[Page-level text extractions]
>>

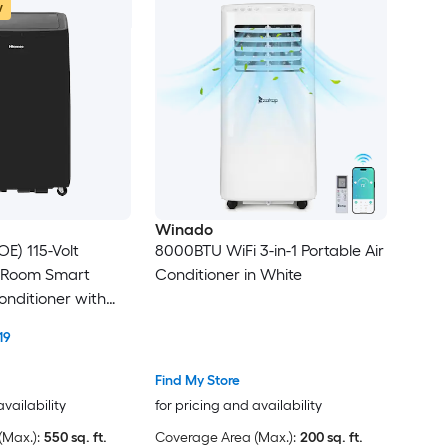
w
Winado
E) 115-Volt
8000BTU WiFi 3-in-1 Portable Air
 Room Smart
Conditioner in White
onditioner with
e Included
19
Find My Store
availability
for pricing and availability
Max.):
550 sq. ft.
Coverage Area (Max.):
200 sq. ft.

<<

Render the text lines from each item above as a JSON list of strings, one string per line, skipping blank lines. Leave the pictures out of the answer.

[
  "w",
  "Winado",
  "E) 115-Volt",
  "8000BTU WiFi 3-in-1 Portable Air",
  " Room Smart",
  "Conditioner in White",
  "onditioner with",
  "e Included",
  "19",
  "Find My Store",
  "availability",
  "for pricing and availability",
  "Max.):",
  "550 sq. ft.",
  "Coverage Area (Max.):",
  "200 sq. ft."
]